President Obama is proposing a new principle: the “Buffett rule”
President Obama on Monday will call for a new minimum tax rate for individuals making more than $1 million a year to ensure that they pay at least the same percentage of their earnings as middle-income taxpayers, according to administration officials.
Mr. Obama, in a bit of political salesmanship, will call his proposal the “Buffett Rule,” in a reference to Warren E. Buffett, the billionaire investor who has complained repeatedly that the richest Americans generally pay a smaller share of their income in federal taxes than do middle-income workers, because investment gains are taxed at a lower rate than wages.
This argument, however, ignores the entire concept of double taxation. I oppose the Buffett rule because investment income is already taxed twice: once as corporate income and once as investment income. This means that investors are actually paying higher taxes than everyone else.
I’ll illustrate this by walking through a simplified example. I’m aware that this is a very, very, very simplified example. (For instance, it ignores corporate tax deductions and other “tax breaks”. It also ignores whatever “loopholes” Mr. Buffett is currently using to reduce his own personal tax liability.) I think the general idea is correct, however.
Let’s say Berkshire Hathaway earns a profit of $18,000,000 and wants to distribute the entire amount as dividends to its shareholders. And, for the purposes of extreme simplification, let’s say that Mr. Buffett is the sole shareholder.
First, Berkshire Hathaway must pay U.S. corporate income tax on the profits. Corporate income of $18,000,000 would be taxed at a rate of 35%. The remaining balance would be distributed as investment income, to Mr. Buffet. Mr Buffet will then pay a capital gains tax of 15% on that money. Here’s how that breaks down.
Type |
Amount |
Corporate Income |
$18,000,000.00 |
Corporate Tax (35%) |
$6,300,000.00 |
Income to Distribute |
$11,700,000.00 |
Capital Gains Tax (15%) |
$1,755,000.00 |
Personal Income |
$9,945,000.00 |
Total Tax Paid |
$8,055,000.00 |
Total Tax Rate |
44.75% |
Now, let’s imagine that we implement the “Buffett Rule” and we require Mr. Buffett to pay a 35% tax rate on his investment income. Here’s how that breaks down.
Type |
Amount |
Corporate Income |
$18,000,000.00 |
Corporate Tax (35%) |
$6,300,000.00 |
Income to Distribute |
$11,700,000.00 |
Income Tax (35%) |
$4,095,000.00 |
Personal Income |
$7,605,000.00 |
Total Tax Paid |
$10,395,000.00 |
Total Tax Rate |
57.75% |
This rule definitely forces Mr. Buffett’s taxes up, but he’s hardly paying the same rate as the rest of us. He’s now paying a total tax rate of 58% on his income—far more than the 35% rate that “we” pay.

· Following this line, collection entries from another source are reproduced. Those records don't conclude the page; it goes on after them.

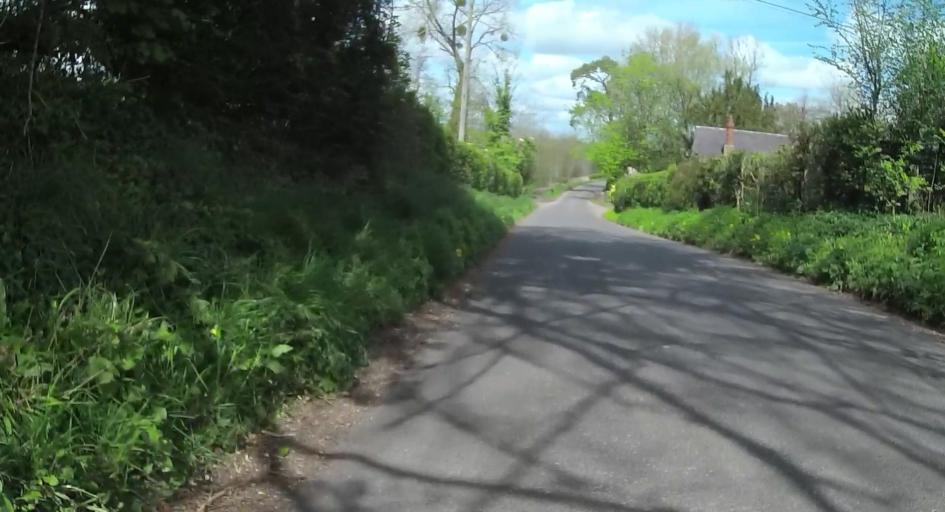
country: GB
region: England
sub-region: Hampshire
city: Romsey
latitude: 51.0797
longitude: -1.5237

If we wanted to aim for equal taxation (the supposed aim of the Buffett Rule), we need to aim at more fundamental reforms. For instance, how about eliminating the corporate tax rate and then taxing investment income at the same rate as personal income? That would eliminate all of the hanky panky that goes on with the corporate tax code and would, in one fell swoop, eliminate all of its deductions and loopholes. It would simultaneously increase the taxes directly paid by Mr. Buffett. Here’s how that breaks down.
Type |
Amount |
Corporate Income |
$18,000,000.00 |
Corporate Tax |
$0,000.00 |
Income to Distribute |
$18,000,000.00 |
Income Tax (35%) |
$6,300,000.00 |
Personal Income |
$11,700,000.00 |
Total Tax Paid |
$6,300,000.00 |
Total Tax Rate |
35.00% |
Mr. Buffett is now paying the same rate as “we” do. That’s fair, isn’t it?